4. Bij de overeenkomst bevindt zich een situatietekening van [G] BV (hierna: [G] ) van [2001] , waarop is vermeld “ [H] BV”. Op de tekening is met een zwarte onderbroken streep de loop van de persleiding ingetekend. Deze streep loopt langs de [A-straat 1] en de [A-straat 2] (in oostelijke richting), maakt een knik naar rechts in zuidelijke richting naar de [A-straat 3] en eindigt in een vierkant waarbij de tekst “gemaal” is geschreven, aan de zuidzijde van de [A-straat 3] , schuin tegenover nummer [000] .
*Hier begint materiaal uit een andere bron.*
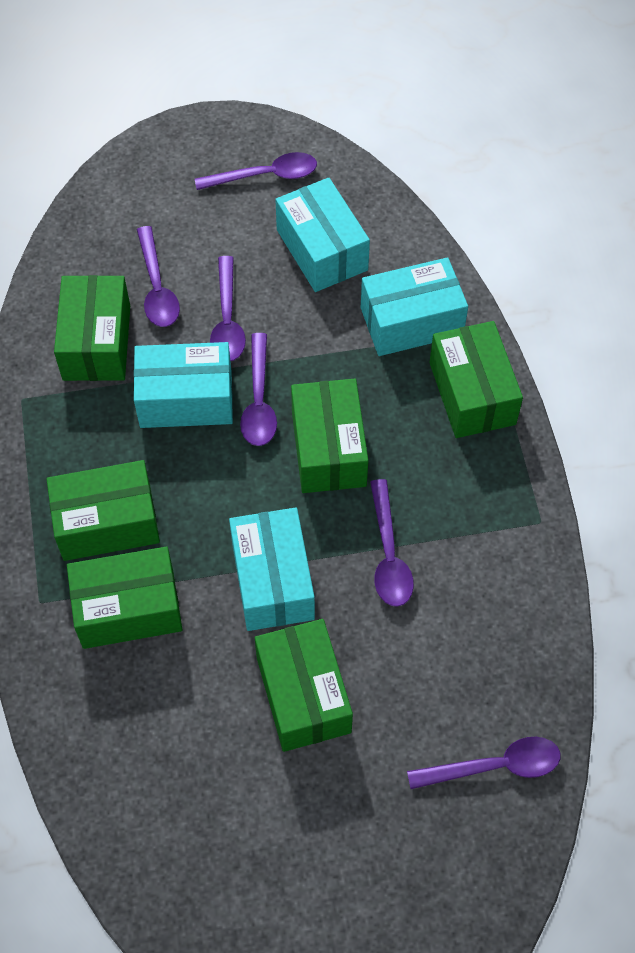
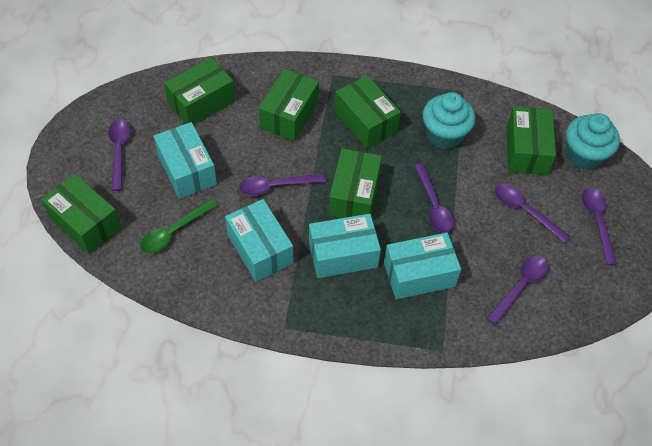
green spoon: none = 0 -> [140,199,218,253] = 1
turquoise cupcake: none = 0 -> [423,92,475,149] [566,113,620,170] = 2

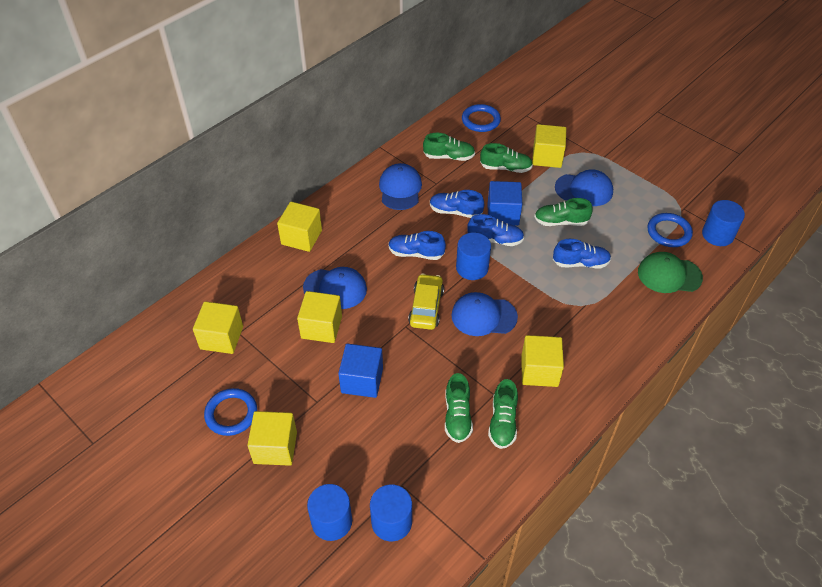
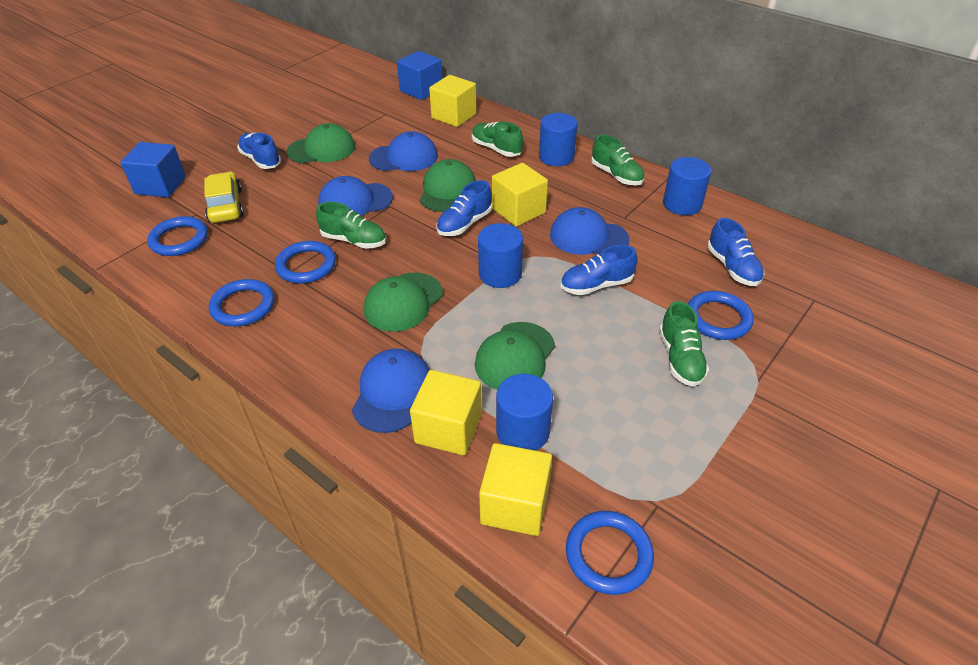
blue ring: [204,388,257,436] [462,104,501,132] [647,213,693,247] = 3 -> [147,216,208,256] [209,279,274,326] [275,241,336,284] [566,511,654,595] [688,291,754,340] = 5
green cap: [638,252,703,293] = 1 -> [286,123,355,163] [364,272,443,332] [420,159,476,212] [475,322,555,390] = 4
green shoe: [423,133,475,161] [445,373,473,443] [480,143,533,173] [488,379,518,449] [534,198,593,226] = 5 -> [316,202,386,249] [472,122,523,157] [591,135,645,185] [659,301,709,386] = 4
yellow cube: [193,301,243,354] [247,411,297,466] [277,202,322,252] [297,291,342,343] [521,335,564,387] [532,124,566,168] = 6 -> [410,370,482,456] [429,75,476,127] [479,443,552,536] [492,163,548,227] = 4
5. Bij notariële akte van [2003] is met betrekking tot de eigendom van de persleiding een opstalrecht gevestigd ten behoeve van de VvE. In de notariële akte zijn de kadastrale nummers genoemd van de percelen waarin de persleiding ligt ter zake waarvan het opstalrecht is gevestigd.

6. Op kosten van de VvE is de persleiding aangelegd voor de afvoer van het afvalwater van het recreatiepark. Deze persleiding is ongeveer twee kilometer lang. De aanlegkosten bedroegen ongeveer € 500.000. De VvE onderhoudt de persleiding.

7. In of rond 2012 is het rioolgemaal ter hoogte van de [A-straat 3] [000] vergroot. Het ondergrondse deel bevindt zich direct naast het ondergrondse deel van het oude rioolgemaal. Het bovengrondse deel is eveneens vervangen en iets naar het westen verplaatst.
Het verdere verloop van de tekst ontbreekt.